- _Assignment_: Once you reach the line that holds "Table A2. Energy" in the listing below, output it and every line after it through the line that holds "Figure 1. Biosynthesis", word for word.

Exercise material section start

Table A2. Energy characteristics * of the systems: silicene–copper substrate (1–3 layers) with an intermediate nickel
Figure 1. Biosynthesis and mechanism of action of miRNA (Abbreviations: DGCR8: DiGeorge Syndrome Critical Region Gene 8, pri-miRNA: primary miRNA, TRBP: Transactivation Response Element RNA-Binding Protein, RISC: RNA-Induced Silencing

Exercise material section end
Exercise material section start

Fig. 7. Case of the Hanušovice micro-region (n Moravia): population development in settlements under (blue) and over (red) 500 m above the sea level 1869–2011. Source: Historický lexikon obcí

Exercise material section end
Exercise material section start

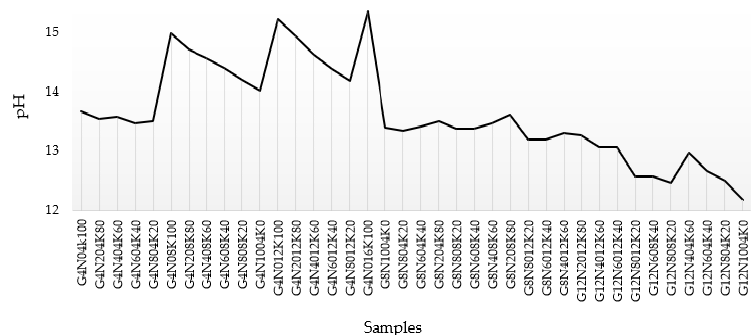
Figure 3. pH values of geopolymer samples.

Exercise material section end

- _Solution for this task_:
Table A2. Energy characteristics * of the systems: silicene–copper substrate (1–3 layers) with an intermediate nickel
Figure 1. Biosynthesis and mechanism of action of miRNA (Abbreviations: DGCR8: DiGeorge Syndrome Critical Region Gene 8, pri-miRNA: primary miRNA, TRBP: Transactivation Response Element RNA-Binding Protein, RISC: RNA-Induced Silencing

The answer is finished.